[Excerpt]
To address this heated debate, Professor Benjamin Cowling at the University of Hong Kong published an article in the latest issue of Nature Medicine, one of the journals with the highest impact factors. It revealed that 30 percent of droplets and 40 percent of aerosols shed by coronavirus-infected (bar SARS-CoV-2) patients could drop to zero had they donned a surgical mask. It does not help that personal protective equipment is suffering a global shortage. By inciting panic buying, physicians and nurses who work round-the-clock to save our loved ones and other patients may not get what they need. We are putting our bravest healthcare workers in danger in exchange for peace of mind. As responsible organizations for global health, the WHO and CDC had to draft policies that could benefit most people while factoring in equity and resource constraints. No longer. Surgical mask production has increased dramatically. 3M doubled its manufacturing capacity without raising the price. China has been exporting protective gear to America, Italy, and other countries in Africa. MIT and Cambridge University hosted hackathons to crowdsource solutions to mend global supply chains of health gear. The CDC has also changed its tone by endorsing homemade cloth facial coverings for the general populace — 30 percent to 50 percent of transmissions occur from asymptomatic carriers. How effective cloth coverings are against COVID-19, though, is unknown.

[Your instructions] Can you continue the passage on face masks and COVID-19 from its final sentence?

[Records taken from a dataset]
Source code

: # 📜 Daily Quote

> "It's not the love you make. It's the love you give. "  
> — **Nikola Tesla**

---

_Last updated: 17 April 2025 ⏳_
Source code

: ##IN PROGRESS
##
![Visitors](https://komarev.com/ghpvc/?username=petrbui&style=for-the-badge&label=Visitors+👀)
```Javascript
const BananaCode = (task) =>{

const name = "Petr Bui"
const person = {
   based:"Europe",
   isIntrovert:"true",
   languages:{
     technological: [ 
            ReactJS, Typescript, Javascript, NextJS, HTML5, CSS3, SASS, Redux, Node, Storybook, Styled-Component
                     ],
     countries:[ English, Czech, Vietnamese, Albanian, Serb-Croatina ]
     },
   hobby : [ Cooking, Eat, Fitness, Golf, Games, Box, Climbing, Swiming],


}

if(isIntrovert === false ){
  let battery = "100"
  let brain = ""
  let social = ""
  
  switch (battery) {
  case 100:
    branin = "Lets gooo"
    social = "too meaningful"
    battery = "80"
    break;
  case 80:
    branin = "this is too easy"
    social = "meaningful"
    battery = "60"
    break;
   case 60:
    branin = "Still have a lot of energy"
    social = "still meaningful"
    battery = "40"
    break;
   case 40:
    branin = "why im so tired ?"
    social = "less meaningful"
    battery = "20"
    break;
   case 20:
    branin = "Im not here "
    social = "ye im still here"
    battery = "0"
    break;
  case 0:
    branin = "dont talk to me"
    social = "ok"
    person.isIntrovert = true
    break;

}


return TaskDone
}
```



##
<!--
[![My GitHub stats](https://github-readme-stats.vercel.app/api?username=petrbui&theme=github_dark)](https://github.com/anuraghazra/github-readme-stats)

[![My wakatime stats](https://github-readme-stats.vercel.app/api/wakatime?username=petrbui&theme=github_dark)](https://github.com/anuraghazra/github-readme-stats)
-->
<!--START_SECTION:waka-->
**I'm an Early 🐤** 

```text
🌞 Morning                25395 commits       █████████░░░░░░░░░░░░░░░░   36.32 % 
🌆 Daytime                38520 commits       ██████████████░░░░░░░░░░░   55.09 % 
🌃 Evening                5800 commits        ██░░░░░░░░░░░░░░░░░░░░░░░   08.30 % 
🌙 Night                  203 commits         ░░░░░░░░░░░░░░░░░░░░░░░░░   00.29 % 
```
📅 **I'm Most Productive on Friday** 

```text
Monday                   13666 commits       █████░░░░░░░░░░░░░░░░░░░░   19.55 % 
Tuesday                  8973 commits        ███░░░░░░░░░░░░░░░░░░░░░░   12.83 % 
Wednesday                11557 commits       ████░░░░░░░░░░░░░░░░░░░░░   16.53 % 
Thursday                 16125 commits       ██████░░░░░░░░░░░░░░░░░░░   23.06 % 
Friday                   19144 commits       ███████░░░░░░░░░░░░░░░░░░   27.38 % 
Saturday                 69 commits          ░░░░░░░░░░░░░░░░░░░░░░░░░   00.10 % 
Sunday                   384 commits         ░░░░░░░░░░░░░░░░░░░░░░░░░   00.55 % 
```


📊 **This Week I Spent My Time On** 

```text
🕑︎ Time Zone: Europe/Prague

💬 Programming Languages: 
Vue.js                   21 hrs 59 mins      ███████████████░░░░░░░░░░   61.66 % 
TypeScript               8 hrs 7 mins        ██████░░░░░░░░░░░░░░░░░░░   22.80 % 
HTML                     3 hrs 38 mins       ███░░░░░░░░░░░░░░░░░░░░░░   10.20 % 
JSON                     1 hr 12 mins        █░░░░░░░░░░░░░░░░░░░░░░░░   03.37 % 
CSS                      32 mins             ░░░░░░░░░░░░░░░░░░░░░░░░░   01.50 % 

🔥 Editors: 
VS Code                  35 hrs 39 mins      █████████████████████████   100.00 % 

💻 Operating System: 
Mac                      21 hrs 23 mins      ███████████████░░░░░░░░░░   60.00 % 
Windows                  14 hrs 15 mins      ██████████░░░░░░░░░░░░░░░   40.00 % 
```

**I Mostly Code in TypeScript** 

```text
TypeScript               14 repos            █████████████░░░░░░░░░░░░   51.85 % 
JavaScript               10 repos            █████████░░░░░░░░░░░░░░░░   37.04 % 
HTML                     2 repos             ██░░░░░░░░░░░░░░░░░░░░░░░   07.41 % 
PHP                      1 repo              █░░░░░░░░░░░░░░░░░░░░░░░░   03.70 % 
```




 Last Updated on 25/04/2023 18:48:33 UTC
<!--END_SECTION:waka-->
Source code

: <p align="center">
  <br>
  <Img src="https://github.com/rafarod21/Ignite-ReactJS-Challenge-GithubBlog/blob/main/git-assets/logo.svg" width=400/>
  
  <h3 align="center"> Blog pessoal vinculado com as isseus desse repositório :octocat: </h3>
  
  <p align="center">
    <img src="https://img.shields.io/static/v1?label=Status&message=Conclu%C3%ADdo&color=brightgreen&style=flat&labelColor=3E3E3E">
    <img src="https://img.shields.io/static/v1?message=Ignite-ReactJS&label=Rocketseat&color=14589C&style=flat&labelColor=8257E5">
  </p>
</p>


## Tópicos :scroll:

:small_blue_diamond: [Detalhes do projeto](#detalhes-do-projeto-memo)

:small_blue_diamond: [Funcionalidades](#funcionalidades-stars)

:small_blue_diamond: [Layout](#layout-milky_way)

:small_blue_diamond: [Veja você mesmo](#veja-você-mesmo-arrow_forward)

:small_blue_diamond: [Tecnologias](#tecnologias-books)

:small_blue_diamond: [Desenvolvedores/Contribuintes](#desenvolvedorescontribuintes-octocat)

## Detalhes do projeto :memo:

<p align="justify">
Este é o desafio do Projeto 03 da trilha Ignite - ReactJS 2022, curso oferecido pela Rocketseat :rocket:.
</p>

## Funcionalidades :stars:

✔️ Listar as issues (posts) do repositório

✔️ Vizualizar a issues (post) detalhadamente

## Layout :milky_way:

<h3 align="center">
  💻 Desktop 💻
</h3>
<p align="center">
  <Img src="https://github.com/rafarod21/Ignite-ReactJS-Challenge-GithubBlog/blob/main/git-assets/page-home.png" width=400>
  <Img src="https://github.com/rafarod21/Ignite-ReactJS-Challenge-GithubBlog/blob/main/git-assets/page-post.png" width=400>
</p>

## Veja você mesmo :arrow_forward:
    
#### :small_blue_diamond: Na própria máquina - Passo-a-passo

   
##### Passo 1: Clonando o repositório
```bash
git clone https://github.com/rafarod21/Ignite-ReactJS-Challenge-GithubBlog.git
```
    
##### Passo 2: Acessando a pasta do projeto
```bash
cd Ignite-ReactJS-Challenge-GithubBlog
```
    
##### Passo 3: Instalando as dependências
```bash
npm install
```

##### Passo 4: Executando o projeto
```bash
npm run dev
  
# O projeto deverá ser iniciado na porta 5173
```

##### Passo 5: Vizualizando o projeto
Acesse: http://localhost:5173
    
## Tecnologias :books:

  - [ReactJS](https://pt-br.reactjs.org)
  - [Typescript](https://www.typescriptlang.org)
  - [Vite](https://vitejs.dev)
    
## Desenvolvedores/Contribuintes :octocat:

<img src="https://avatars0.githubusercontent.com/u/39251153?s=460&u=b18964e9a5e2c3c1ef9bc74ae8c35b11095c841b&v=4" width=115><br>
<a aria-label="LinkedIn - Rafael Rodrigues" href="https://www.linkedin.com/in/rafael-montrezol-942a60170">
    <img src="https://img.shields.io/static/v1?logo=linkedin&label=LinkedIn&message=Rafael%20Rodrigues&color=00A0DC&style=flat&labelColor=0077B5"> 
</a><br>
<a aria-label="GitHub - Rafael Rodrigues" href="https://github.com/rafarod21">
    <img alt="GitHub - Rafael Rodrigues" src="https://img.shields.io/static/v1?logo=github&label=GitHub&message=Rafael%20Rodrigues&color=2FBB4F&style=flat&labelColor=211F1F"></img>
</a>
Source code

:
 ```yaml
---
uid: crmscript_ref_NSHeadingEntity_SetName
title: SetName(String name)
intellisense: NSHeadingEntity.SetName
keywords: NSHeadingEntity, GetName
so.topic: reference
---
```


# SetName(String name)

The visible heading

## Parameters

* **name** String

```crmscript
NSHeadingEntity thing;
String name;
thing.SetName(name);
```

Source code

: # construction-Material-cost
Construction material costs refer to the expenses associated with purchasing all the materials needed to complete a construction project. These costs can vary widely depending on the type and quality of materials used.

[Output of the exercise]
This crisis presents an opportunity for researchers to conduct studies ad hoc and post hoc. Questions left adrift include the complications and treatment of COVID-19 for pregnant women, the extent to which each public health policy made a dent on the transmission curve, and the ways in which culture, religion, and behaviors shape infections in society. Above all, social distancing and handwashing are well-proven. We should closely observe these practices among all the mask-wearing squabbles for our own benefit.
An absence of evidence should not preclude our personal freedom to take precautions. An absence of mask supplies should not diminish our social responsibility to ration scarce resources to those who need them most — poor countries and ethnic minorities deserve the same privileges we have convinced ourselves we are entitled to. As global supply chains are disrupted, our human bonds should strengthen. And our ends should transcend beyond self-means, just as our horizons should broaden across the world. We are all in this together.
The author is a licensed doctor in Hong Kong, and a Master of Public Health candidate at Johns Hopkins University.
The views do not necessarily reflect those of China Daily.